Angkutan Barang Berbasis Kereta Capai 22,9 Juta Ton Sepanjang 2025
tahun 2025 menjadi tahun penuh dinamika dan tantangan, di mana capaian kinerja volume menunjukkan penurunan dibandingkan tahun sebelumnya
Penulis:
Seno Tri Sulistiyono
Editor:
Sanusi
Ringkasan Berita:
- KAI Logistik mengelola 22,9 juta ton barang sepanjang 2025, didominasi angkutan batu bara.
- Pendapatan usaha tumbuh 4 persen menjadi Rp1,1 triliun, ditopang kontainer, limbah B3, dan ritel.
- Perusahaan memperkuat diversifikasi bisnis, green logistic, dan infrastruktur pergudangan.
TRIBUNNEWS.COM, JAKARTA - Anak usaha PT Kereta Api Indonesia (KAI), KAI Logistik mencatat pengelolaan barang sepanjang 2025 sebanyak 22,9 juta ton.
Jumlah barang tersebut didominasi lini batu bara dengan volume sekitar 16,9 juta ton, diikuti dengan layanan pra purna BBM/BBK sejumlah 3,1 juta ton, kontainer 2,5 juta ton, semen dan limbah B3 sekitar 432 ribu ton hingga layanan kurir sebesar 65,6 ribu ton.

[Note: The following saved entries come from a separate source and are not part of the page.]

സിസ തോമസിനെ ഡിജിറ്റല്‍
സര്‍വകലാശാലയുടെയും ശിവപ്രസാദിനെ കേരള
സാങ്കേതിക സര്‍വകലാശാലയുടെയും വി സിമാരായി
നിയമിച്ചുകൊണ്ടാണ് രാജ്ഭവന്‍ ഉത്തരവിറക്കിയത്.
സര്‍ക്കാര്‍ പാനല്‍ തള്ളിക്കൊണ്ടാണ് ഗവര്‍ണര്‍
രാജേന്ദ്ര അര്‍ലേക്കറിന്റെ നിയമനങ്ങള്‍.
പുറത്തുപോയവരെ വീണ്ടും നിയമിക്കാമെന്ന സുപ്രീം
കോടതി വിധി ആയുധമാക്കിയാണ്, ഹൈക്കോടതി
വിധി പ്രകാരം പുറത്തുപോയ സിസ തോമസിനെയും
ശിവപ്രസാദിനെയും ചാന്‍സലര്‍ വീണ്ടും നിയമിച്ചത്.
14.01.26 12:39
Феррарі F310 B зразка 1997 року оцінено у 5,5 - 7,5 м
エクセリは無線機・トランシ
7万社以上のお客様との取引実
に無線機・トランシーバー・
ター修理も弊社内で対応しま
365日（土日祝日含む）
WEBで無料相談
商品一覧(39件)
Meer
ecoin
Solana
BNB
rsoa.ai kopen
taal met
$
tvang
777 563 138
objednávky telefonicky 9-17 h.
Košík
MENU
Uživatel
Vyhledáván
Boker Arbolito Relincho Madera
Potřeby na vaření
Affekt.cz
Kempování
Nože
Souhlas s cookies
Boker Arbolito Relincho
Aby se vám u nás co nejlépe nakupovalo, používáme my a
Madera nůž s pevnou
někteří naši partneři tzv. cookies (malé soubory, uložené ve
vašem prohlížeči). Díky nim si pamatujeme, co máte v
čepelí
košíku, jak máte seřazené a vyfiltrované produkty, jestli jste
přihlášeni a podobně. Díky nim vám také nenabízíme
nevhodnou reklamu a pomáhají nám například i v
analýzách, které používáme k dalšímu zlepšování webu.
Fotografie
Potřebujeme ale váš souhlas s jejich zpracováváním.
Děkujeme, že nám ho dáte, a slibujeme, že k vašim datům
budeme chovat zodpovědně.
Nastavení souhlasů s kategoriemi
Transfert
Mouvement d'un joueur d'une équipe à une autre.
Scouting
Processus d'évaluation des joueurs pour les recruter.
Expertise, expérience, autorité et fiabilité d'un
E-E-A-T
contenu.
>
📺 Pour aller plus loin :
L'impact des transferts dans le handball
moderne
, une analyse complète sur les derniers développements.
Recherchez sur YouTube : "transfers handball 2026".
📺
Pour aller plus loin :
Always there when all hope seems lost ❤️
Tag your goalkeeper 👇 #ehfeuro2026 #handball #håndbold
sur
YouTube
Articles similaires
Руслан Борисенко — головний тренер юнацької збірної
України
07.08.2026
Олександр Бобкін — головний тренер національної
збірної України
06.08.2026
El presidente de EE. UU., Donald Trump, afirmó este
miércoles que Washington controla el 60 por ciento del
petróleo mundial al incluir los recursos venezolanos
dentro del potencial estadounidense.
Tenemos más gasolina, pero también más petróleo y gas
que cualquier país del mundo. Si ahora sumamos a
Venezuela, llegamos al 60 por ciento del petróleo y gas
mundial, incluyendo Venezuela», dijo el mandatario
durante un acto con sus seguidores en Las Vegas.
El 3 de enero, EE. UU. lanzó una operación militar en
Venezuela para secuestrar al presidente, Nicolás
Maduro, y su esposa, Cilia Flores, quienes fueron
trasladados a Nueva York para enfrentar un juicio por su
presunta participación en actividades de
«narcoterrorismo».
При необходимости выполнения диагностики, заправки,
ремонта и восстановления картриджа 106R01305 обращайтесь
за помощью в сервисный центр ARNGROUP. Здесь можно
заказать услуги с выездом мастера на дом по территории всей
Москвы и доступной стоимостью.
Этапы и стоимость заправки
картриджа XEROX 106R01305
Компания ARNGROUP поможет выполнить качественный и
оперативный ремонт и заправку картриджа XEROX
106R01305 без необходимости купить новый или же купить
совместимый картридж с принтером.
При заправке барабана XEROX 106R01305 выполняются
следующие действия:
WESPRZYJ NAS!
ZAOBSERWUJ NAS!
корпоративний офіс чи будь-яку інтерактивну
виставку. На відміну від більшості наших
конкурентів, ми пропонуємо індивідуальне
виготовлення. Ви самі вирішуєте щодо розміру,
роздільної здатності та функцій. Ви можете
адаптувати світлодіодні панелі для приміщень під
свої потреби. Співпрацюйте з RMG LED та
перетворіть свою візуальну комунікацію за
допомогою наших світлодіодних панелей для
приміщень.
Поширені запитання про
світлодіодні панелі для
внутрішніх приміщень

Baca juga: AHY Temui Purbaya Bahas Restrukturisasi Utang Kereta Cepat Whoosh
Direktur Utama KAI Logistik, Yuskal Setiawan, mengungkapkan, tahun 2025 menjadi tahun penuh dinamika dan tantangan, di mana capaian kinerja volume menunjukkan penurunan dibandingkan tahun sebelumnya.
"Walaupun capaian kinerja volume menunjukkan sedikit penurunan dibandingkan tahun 2024, namun perseroan dapat membukukan pendapatan usaha dengan pertumbuhan 4 persen sebesar Rp1,1 triliun," kata Yuskal dalam keterangannya, Kamis (22/1/2026).
Yuskal menjelaskan, dinamika industri khususnya industri batu bara mempengaruhi capaian kinerja perusahaan.
"Walaupun menghadapi tantangan pada layanan pengelolaan batu bara, tetapi terjadi pertumbuhan pada segmen lain seperti angkutan kontainer, angkutan limbah B3, layanan pra-purna BBM/BBK hingga angkutan ritel,” jelas Yuskal.
Baca juga: Cara Refund Tiket Kereta Api di Access by KAI Tahun 2026, Imbas Gangguan Operasional
Pada layanan angkutan kontainer, pertumbuhan volume 8% yang didorong sejumlah langkah strategis seperti peningkatan kapasitas melalui penambahan rangkaian dan perjalanan KA Kontainer, penguatan ekosistem logistik halal, hingga penguatan komitmen green logistic melalui pencantuman emisi karbon pada invoice pelanggan.
Sementara layanan Limbah B3, menjadi layanan dengan pertumbuhan tertinggi yakni 37?ngan jumlah volume lebih dari 14 ribu ton dibandingkan capaian tahun lalu sekitar 10 ribu ton.
"Layanan ritel menunjukkan pertumbuhan signifikan sebesar 11%," lanjut Yuskal.